When I was much younger, I always maintained that I would live in San Francisco one day.  Now, I think I live in Britain’s answer to San Francisco (Brighton) – seriously, I have always found the similarities, both geographic and cultural, between the two cities to be striking.  But now I find myself obsessing over LA.

I am desperate to go back.  As soon as possible.  I definitely want this to be my next big trip (the last being my solo NYC mission to the Hotel Chelsea for my 29th birthday).  The time has come and I am plotting…

lundi 3 octobre 2011

The Grind

I remember reading an article once, in which someone - I can't remember who it was, but it was a writer - said that they absolutely loathed the process of writing, hated every minute of it, every time until the book was finished.

How stupid, I thought.  Why do something if you don't enjoy it?  It's not like the world needs more people to write books, really.  Then Will Self waded into the debate, saying that he loved everything about writing - the sitting alone, the thinking, the typing, the stationery - and that it would be stupid to bother doing it if he didn't.  Yes, that's right, Will Self gets it, I thought.  I love Will Self.

Then today I just read Edward St Aubyn saying the same thing in an interview - he hates the process of writing.  BUT he feels 'better and clearer' when each book is finished.  The writing itself he finds traumatic and tiring and unenjoyable.

It's got me thinking about this question again.  This is because I absolutely love Edward St Aubyn and all of his books, and I can understand why he would feel like this, considering their subject matter.  Plus, if those books didn't exist - they'd remained unwritten because Edward St Aubyn didn't enjoy writing - then I'd bevery sad.  So, maybe (gasp!) I was wrong.

What do you think?  Do you spend time doing anything (non-essential - I don't mean cleaning or washing or the like!) that you hate the process of, because the results are worth it?  I would love to know.

In the meantime, I cannot suggest strongly enough that you read Edward St Aubyn's books (although you may have done so already).  I started late, with the astonishing 'Mother's Milk' and then worked my way back, then waited with baited breath for his most recent 'At Last'.

══════════

■ **ACTION ITEM A**:
In the blog post on writing, list each part of writing that Will Self is reported to love.
■ **ACTION ITEM B**:
Count the lines of the records that contain the string "alertan", matching case exactly, and give only the number.
The blog post above has no connection to the records that come after it.

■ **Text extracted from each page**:
══════════

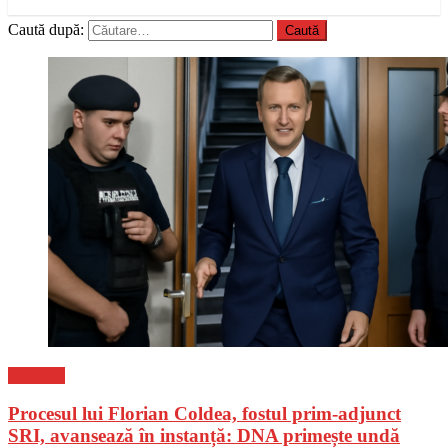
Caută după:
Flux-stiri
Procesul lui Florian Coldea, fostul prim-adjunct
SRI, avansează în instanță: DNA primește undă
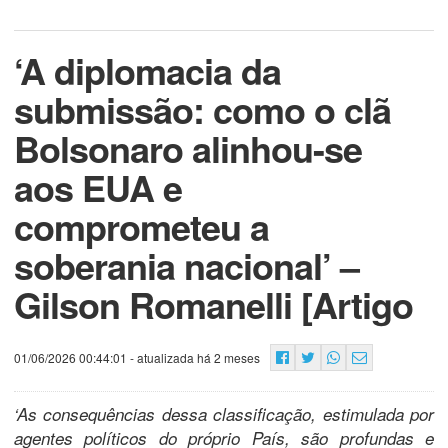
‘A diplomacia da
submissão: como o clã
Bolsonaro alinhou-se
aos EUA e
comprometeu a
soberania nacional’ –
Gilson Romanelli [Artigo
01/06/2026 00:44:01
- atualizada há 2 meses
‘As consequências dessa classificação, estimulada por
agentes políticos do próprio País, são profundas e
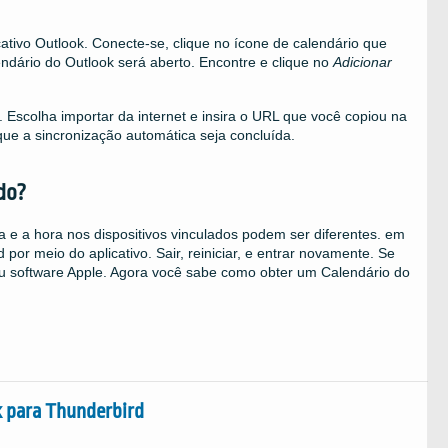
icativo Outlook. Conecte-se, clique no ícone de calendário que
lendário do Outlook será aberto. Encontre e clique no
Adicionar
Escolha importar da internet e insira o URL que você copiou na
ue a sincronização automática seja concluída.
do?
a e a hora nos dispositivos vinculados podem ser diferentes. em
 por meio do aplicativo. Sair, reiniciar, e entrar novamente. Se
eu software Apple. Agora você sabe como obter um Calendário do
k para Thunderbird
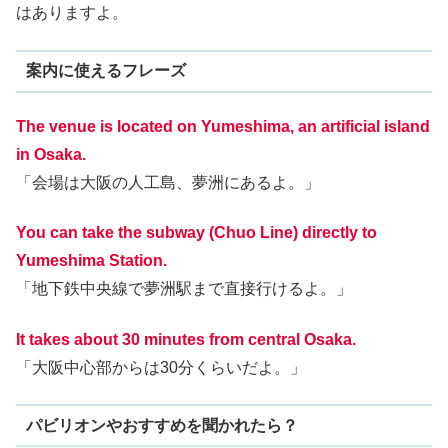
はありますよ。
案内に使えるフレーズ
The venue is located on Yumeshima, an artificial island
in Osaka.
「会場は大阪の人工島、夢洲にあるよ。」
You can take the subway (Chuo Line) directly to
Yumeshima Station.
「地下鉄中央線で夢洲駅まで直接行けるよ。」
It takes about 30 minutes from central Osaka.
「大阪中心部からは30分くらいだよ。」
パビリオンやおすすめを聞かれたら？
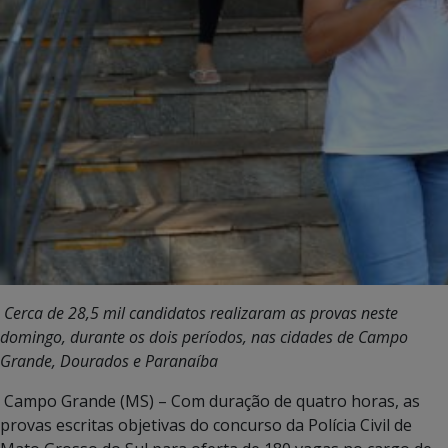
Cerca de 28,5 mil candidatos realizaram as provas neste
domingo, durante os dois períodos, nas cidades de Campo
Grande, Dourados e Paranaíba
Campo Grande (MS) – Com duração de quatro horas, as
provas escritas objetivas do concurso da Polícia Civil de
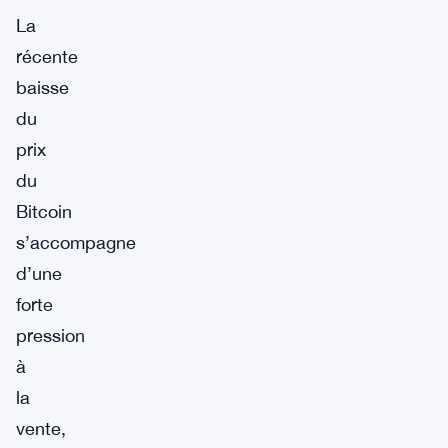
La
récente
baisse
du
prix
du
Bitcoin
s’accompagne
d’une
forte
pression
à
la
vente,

══════════

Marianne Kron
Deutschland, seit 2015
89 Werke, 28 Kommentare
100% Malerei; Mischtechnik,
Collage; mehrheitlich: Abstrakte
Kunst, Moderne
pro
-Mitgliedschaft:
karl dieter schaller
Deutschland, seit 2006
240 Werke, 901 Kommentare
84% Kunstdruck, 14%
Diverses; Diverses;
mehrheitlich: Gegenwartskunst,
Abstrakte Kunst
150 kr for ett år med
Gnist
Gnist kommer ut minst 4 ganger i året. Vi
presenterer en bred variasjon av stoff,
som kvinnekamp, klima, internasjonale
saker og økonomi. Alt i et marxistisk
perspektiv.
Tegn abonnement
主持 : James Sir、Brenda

══════════

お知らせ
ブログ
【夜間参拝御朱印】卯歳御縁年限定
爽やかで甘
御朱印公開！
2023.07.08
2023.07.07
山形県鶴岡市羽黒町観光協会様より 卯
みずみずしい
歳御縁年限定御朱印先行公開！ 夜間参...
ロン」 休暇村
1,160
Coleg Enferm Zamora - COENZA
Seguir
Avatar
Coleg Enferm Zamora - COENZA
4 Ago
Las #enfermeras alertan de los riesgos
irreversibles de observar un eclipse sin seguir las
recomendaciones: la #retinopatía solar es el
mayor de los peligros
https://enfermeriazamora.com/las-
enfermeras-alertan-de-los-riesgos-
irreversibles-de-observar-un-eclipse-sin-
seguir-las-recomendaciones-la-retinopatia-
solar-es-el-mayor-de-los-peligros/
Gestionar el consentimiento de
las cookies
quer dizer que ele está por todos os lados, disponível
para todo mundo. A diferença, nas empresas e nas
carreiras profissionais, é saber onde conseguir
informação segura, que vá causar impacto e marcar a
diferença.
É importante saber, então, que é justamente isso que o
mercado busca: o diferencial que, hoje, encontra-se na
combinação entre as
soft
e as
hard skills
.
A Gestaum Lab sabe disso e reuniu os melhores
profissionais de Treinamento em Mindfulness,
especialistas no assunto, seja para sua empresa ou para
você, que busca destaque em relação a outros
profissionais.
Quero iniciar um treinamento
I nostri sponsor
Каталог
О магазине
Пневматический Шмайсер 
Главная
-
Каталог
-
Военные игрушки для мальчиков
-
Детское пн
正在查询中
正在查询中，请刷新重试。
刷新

══════════

■ **RESPONSE BOX A**:
The sitting alone, the thinking, the typing, the stationery

■ **RESPONSE BOX B**:
2